All too often, the hype of a New York scenester spot turns out to be nothing more than ordinary. Nothing is a bigger turn off than a restaurant that doesn't take reservations, thus forcing me to spend valuable time waiting on line to get in. Such is the world of modern dining. But, scenes be damned, I was determined to check out Parm on Mulberry, since I'm probably one of the last food people in New York who can say that I haven't eaten at a Mario Carbone/Rich Torrisi restaurant. Or, hadn't, until last night.

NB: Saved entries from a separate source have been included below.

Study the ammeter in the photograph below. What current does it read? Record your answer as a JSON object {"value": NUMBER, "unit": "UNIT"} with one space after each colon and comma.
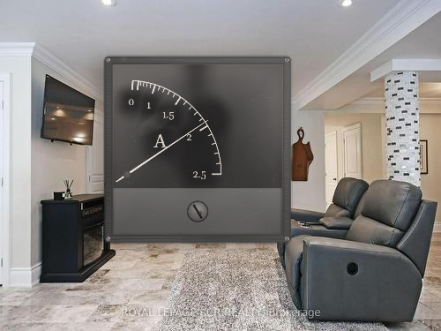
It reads {"value": 1.95, "unit": "A"}
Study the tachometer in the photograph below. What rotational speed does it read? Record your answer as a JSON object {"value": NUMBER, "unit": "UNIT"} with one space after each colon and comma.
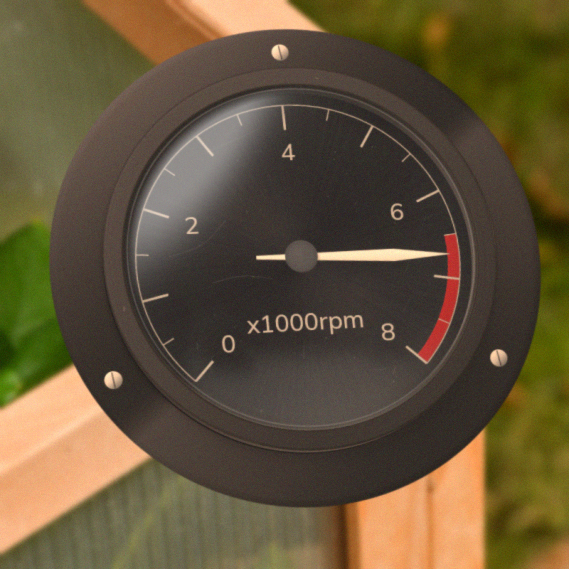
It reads {"value": 6750, "unit": "rpm"}
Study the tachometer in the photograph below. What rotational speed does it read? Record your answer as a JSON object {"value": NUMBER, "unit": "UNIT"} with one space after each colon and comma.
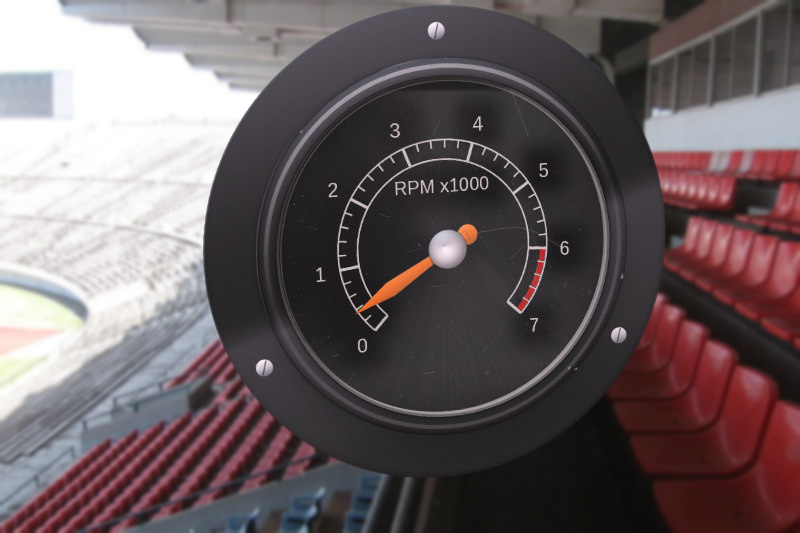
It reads {"value": 400, "unit": "rpm"}
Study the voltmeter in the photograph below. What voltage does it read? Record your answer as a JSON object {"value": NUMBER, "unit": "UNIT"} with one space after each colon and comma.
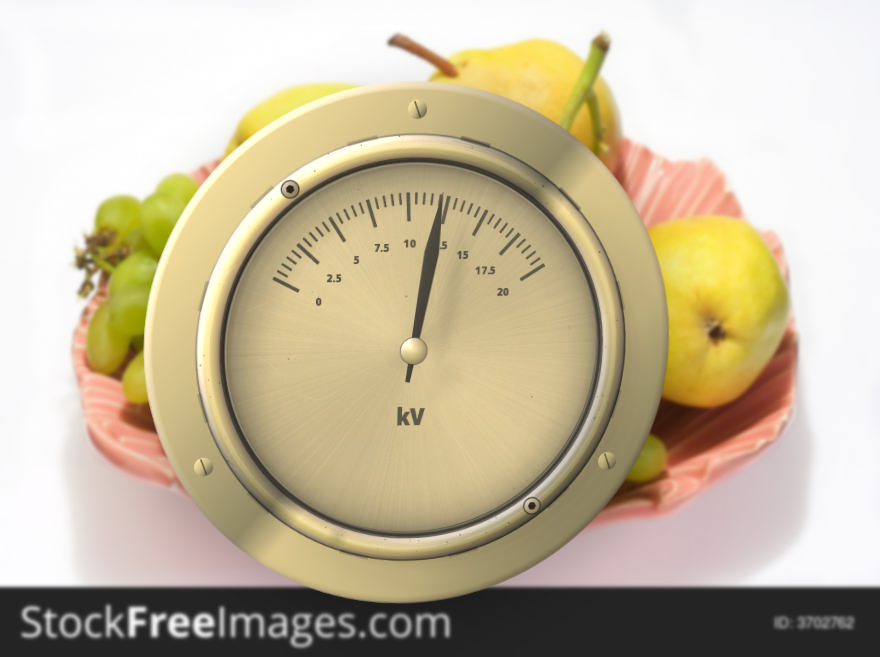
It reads {"value": 12, "unit": "kV"}
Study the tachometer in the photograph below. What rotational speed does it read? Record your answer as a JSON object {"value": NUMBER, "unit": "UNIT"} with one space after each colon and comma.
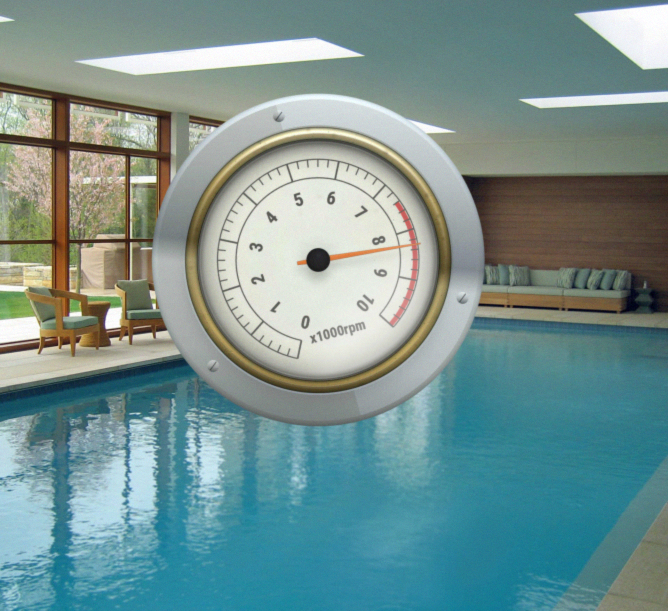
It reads {"value": 8300, "unit": "rpm"}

We had to get there at five and cram ourselves into the impossibly small nook between bar and door on a rainy Sunday evening, just to prevent the inevitable flood of people coming in off the street. It's the same tactic I employed at Mission Chinese in San Francisco a few weeks back. For our troubles (and to help bide the time of our wait until the restaurant officially opened), we were rewarded with hot pepper poppers, a teeny amaretto sour and an equally teeny Mulberry daiquiri--named not only for the street in residence, but also for the jam blended into the cocktail. The poppers, stuffed with cheese and rice and accompanied by some pinkish mayonnaise, were just what we needed to stave off hunger.

Then, the witching hour arrived and we were miraculously shown to a table. We ordered thick, deluxe garlic bread, less garlicky than cheesy but totally acceptable given the accoutrement of soft ricotta, fresh basil, and tomato sauce. It was a miniature "make your own pizza" experiment. Six littleneck clams, baked with breadcrumbs and butter and lemon, did not disappoint, nor did a trio of little bowls filled with vegetables: rich mixed mushrooms in a bright vinaigrette; toothsome asparagus with softened croutons; and clean pickled vegetables (cauliflower, radish, onion, fennel, and red pepper).

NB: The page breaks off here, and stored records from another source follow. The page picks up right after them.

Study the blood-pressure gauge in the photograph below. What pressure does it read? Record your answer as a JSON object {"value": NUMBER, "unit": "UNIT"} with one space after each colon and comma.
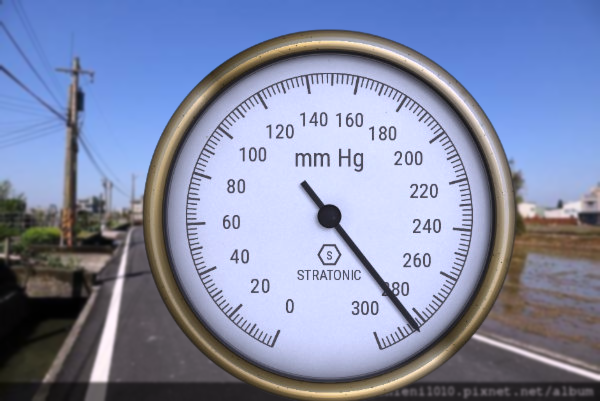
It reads {"value": 284, "unit": "mmHg"}
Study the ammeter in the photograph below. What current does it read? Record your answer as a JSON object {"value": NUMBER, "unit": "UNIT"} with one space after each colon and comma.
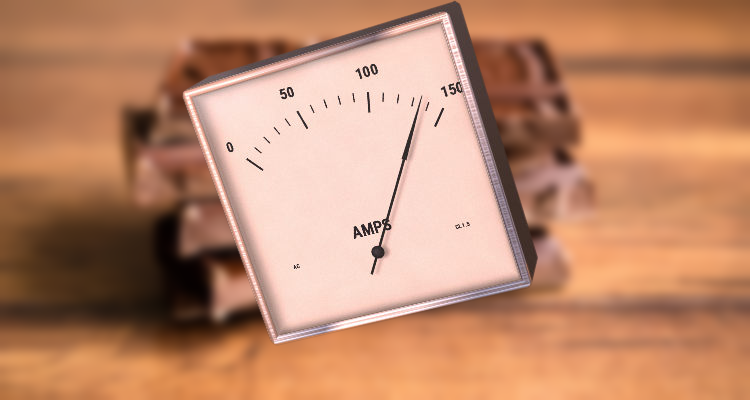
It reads {"value": 135, "unit": "A"}
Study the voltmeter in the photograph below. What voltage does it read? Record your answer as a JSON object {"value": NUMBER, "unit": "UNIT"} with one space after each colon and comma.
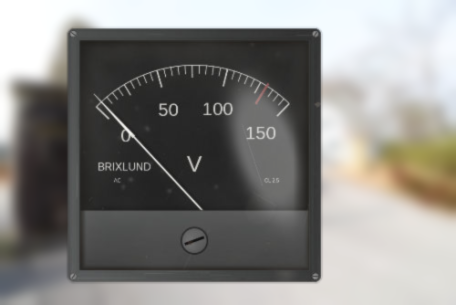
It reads {"value": 5, "unit": "V"}
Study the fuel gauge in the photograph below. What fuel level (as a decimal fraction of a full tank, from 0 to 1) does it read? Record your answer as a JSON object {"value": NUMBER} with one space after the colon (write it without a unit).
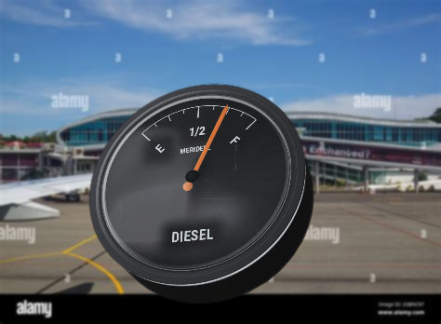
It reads {"value": 0.75}
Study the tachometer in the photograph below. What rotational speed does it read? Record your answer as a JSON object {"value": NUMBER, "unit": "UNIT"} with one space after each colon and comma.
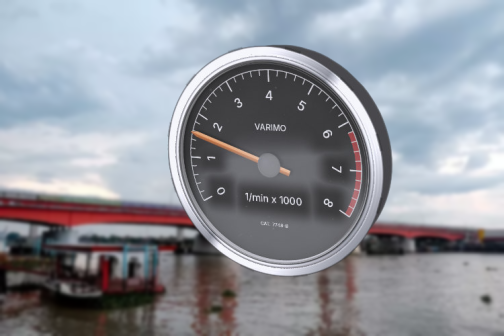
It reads {"value": 1600, "unit": "rpm"}
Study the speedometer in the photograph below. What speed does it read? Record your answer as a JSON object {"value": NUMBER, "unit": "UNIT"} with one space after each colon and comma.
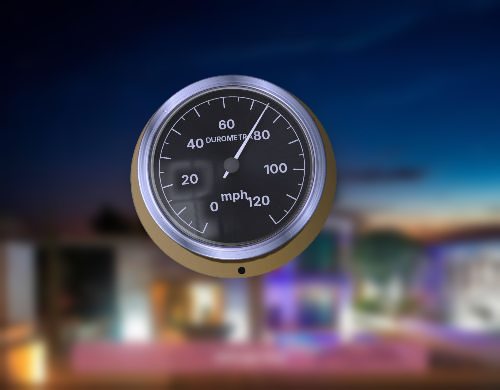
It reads {"value": 75, "unit": "mph"}
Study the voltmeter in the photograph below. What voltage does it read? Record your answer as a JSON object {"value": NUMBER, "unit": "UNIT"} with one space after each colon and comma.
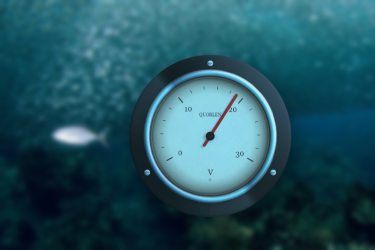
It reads {"value": 19, "unit": "V"}
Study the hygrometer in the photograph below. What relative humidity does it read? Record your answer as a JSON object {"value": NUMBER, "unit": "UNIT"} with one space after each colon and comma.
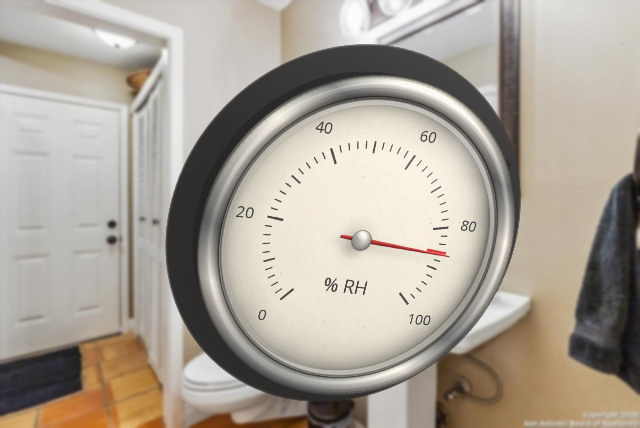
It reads {"value": 86, "unit": "%"}
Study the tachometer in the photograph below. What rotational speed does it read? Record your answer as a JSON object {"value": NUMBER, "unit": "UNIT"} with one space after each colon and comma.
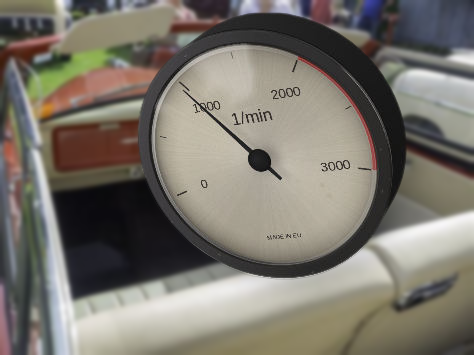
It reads {"value": 1000, "unit": "rpm"}
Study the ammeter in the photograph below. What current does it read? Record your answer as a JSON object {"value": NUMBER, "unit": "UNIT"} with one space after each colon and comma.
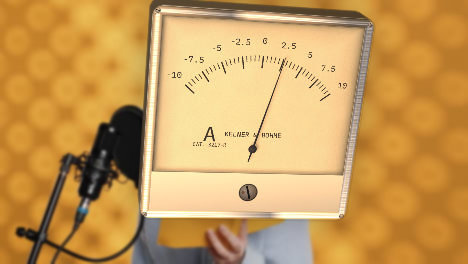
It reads {"value": 2.5, "unit": "A"}
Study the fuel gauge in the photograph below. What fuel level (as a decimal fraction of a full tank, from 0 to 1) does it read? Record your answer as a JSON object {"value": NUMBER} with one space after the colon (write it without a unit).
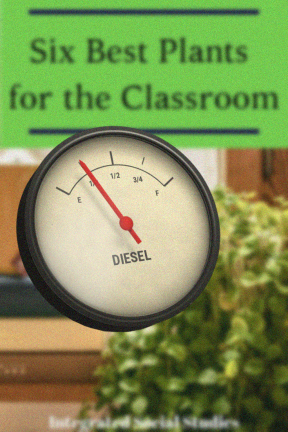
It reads {"value": 0.25}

But we had come for the parm.

The first, eggplant on semolina, offered all of the textures and flavors we remembered from Italian joints growing up, minus the excessive portions. Chicken parm, crisp but not oily, came blanketed in soft mozzarella and nestled next to a towering cube of baked ziti with more of that fresh ricotta. The special of the evening, simply called Chinese (we ordered one to go, illegally, it turns out) began with crunchy wontons dipped in duck sauce and hot mustard and ended with boneless pork spareribs and pork fried rice with homemade sweet Italian sausage.

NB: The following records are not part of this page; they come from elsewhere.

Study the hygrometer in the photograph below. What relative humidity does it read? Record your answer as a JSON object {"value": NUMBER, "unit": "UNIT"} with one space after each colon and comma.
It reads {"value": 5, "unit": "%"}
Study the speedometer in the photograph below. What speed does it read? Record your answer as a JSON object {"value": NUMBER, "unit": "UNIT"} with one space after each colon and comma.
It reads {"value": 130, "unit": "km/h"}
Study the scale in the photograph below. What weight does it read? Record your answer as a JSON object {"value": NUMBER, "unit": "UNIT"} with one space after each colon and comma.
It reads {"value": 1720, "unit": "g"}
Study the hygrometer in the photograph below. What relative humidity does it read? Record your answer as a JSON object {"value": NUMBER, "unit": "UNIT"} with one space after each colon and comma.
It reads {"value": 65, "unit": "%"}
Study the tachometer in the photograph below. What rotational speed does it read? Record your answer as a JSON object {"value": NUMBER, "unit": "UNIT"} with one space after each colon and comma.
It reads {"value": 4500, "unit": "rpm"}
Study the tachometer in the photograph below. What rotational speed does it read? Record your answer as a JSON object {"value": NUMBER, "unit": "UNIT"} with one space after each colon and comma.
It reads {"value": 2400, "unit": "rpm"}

The icing on our literal cake, save for the liter of Italian wine that came to us in a straw-bottomed Chianti bottle, was a three-tiered ice cream version with competing flavors of strawberry, chocolate, and pistachio, all tucked between layers of crispy cookie (think Carvel for inspiration) and frosted with that familiar and fondly remembered white ice cream icing. We didn't need to be convinced; we finished the whole slice.